§ **Given passage**
+ + + + +

Thursday, March 22, 2012

Confessions of a Fire-Breathing Brontosaurus



I used to be obsessed with hot wings. I would order them at the highest level of spiciness offered in a restaurant, usually extra spicy with fire sauce, a side of death, and a stack of napkins to cry into. The waiters always raised their eyebrows and asked me if I knew how powerful extra hot really was, to which I would arrogantly respond, “I think I can handle it.” My personal chicken wing philosophy at the time: If it doesn’t make you cry, it’s not worth it.

In high school, one of those school magazines that recognize precocious young artists printed a poem I wrote, a passionate sonnet to the chicken wing called “Chicken’s Kiss.” My passion wasn't limited to tasty birds, however. I had an impressive assortment of hot sauces lined up in my refrigerator, like Dinosaur Duels the Devil hot sauce. The label depicted a fire-breathing brontosaurus sword fighting Satan. Sometimes I dribbled hot sauce on a bowl of ice cream because I liked to eat my pain for dessert.

+ + + + +

[People photos with keypoints]
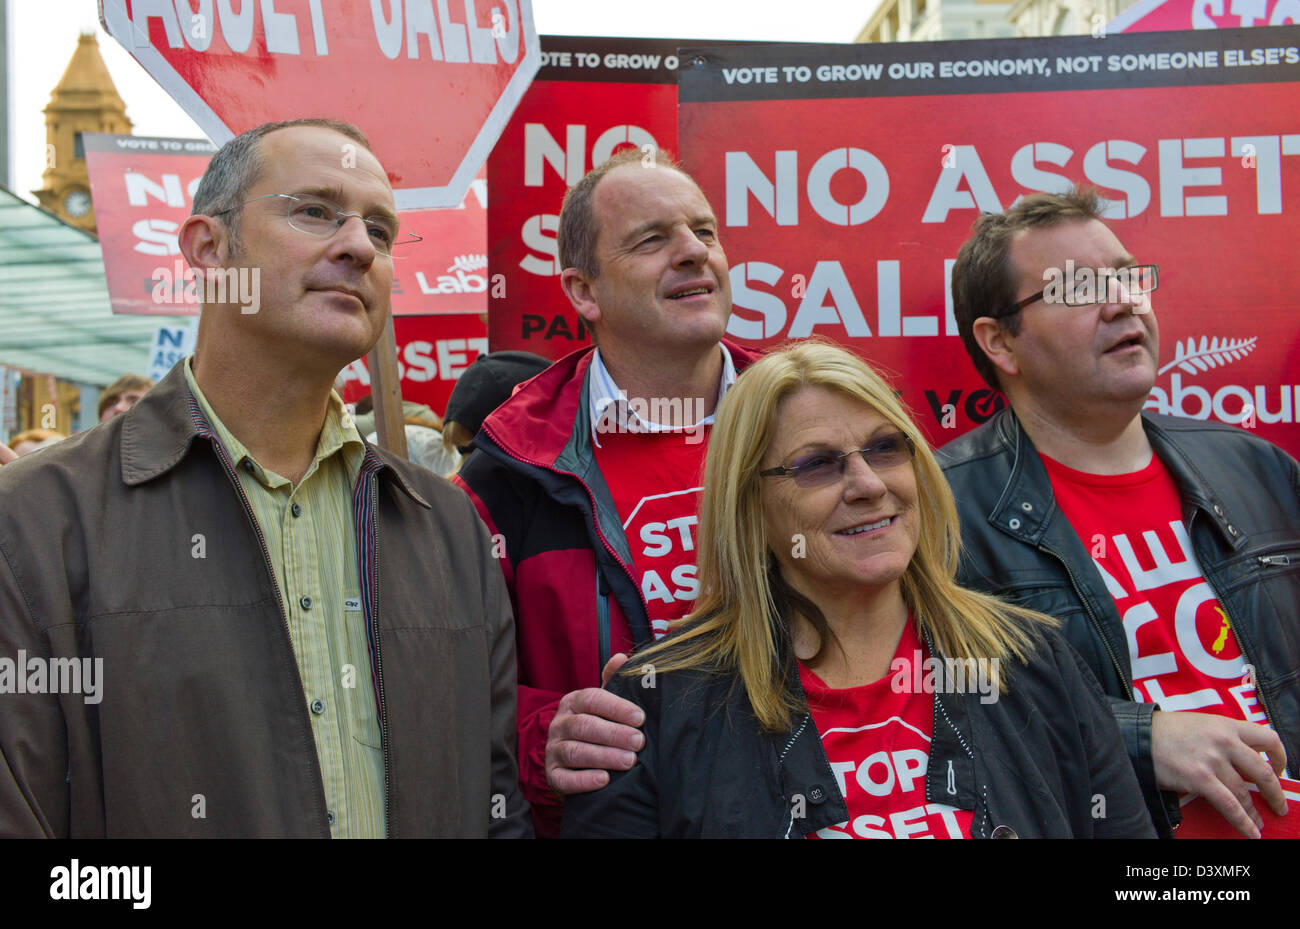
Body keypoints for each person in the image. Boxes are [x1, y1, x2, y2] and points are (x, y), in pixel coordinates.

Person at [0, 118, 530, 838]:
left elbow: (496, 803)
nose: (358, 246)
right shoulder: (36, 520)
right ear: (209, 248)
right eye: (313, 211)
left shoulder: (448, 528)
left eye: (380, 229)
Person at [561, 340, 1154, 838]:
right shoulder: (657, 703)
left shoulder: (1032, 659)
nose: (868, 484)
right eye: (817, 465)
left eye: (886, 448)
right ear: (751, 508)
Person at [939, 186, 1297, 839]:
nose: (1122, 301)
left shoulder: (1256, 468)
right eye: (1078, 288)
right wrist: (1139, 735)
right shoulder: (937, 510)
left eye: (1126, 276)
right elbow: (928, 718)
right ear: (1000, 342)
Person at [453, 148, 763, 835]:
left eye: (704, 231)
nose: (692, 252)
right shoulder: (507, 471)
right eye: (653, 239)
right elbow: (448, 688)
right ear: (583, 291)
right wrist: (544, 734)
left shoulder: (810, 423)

+ + + + +

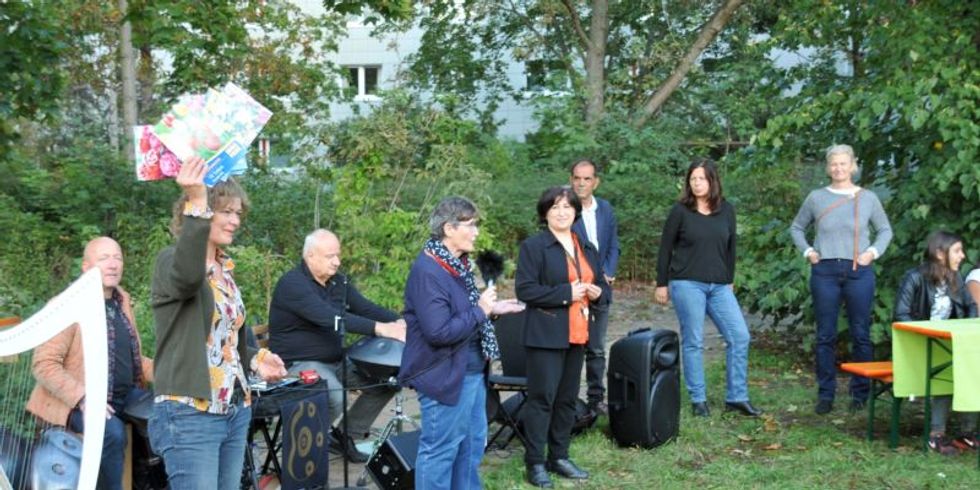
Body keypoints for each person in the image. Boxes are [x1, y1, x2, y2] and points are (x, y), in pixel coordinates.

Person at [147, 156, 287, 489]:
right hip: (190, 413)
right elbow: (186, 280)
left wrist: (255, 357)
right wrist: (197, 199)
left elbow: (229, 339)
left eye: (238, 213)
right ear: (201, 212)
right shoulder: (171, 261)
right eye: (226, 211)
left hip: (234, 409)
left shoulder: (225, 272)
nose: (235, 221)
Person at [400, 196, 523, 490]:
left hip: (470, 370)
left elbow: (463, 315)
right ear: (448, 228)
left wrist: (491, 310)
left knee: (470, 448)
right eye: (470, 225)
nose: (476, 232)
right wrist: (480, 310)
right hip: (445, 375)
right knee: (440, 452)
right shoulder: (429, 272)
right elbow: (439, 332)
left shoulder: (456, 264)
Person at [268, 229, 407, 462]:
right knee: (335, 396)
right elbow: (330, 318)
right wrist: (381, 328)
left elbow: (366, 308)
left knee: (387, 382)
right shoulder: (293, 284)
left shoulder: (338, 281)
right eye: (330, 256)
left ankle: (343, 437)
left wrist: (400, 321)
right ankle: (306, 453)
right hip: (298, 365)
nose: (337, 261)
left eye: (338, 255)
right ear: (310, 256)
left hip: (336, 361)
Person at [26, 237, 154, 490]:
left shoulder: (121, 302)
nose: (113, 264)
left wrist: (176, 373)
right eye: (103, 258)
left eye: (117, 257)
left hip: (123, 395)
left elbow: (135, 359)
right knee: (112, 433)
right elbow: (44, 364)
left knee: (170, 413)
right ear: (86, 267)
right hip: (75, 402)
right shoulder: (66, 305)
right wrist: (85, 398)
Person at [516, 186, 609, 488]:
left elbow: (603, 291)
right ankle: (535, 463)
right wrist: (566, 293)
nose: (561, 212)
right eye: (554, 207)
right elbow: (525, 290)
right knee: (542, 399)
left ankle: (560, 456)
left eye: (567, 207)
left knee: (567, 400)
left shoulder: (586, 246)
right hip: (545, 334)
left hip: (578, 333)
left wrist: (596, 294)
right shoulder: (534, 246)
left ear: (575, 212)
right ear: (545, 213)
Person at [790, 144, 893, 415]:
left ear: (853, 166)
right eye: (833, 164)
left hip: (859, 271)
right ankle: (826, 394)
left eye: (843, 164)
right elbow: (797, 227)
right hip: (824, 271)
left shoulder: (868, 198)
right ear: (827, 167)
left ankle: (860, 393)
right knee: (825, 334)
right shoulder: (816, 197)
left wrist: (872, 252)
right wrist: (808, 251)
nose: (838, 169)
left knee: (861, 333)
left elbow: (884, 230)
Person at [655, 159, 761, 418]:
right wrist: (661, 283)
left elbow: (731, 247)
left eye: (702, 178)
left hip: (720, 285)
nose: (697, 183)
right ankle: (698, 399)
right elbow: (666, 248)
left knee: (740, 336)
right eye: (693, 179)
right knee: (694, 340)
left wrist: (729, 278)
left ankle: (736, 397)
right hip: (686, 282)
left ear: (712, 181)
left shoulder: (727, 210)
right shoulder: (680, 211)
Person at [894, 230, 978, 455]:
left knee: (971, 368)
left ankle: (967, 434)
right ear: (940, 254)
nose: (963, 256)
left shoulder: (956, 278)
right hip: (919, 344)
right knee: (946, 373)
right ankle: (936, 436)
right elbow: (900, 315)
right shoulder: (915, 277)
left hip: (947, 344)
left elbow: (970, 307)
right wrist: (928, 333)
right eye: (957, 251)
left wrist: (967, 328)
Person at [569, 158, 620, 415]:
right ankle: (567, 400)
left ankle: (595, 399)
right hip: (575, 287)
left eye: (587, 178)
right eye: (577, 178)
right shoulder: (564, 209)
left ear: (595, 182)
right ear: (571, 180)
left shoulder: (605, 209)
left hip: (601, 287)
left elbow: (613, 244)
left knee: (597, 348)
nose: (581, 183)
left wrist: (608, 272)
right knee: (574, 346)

+ + + + +

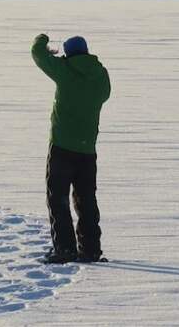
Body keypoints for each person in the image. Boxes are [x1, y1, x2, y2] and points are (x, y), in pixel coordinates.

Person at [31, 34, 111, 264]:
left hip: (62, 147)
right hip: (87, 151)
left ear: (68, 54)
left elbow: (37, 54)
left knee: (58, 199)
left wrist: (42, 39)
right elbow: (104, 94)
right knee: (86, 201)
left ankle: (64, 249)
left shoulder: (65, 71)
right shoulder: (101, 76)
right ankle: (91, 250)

+ + + + +

§ **What you are asked to do**
Decide whether each statement agrees with the essay on hot wings: (a) The writer ordered wings at the highest spiciness level a restaurant offered. (b) The writer's poem was printed in a newspaper. (c) A hot sauce label showed a brontosaurus sword fighting Satan. Answer yes or no for each and quote the deciding words of the essay. The rows are material of their own, apart from the essay on hot wings.

§ **Problem solution**
(a) Yes: "I would order them at the highest level of spiciness offered in a restaurant"
(b) No: "one of those school magazines that recognize precocious young artists printed a poem I wrote"
(c) Yes: "The label depicted a fire-breathing brontosaurus sword fighting Satan."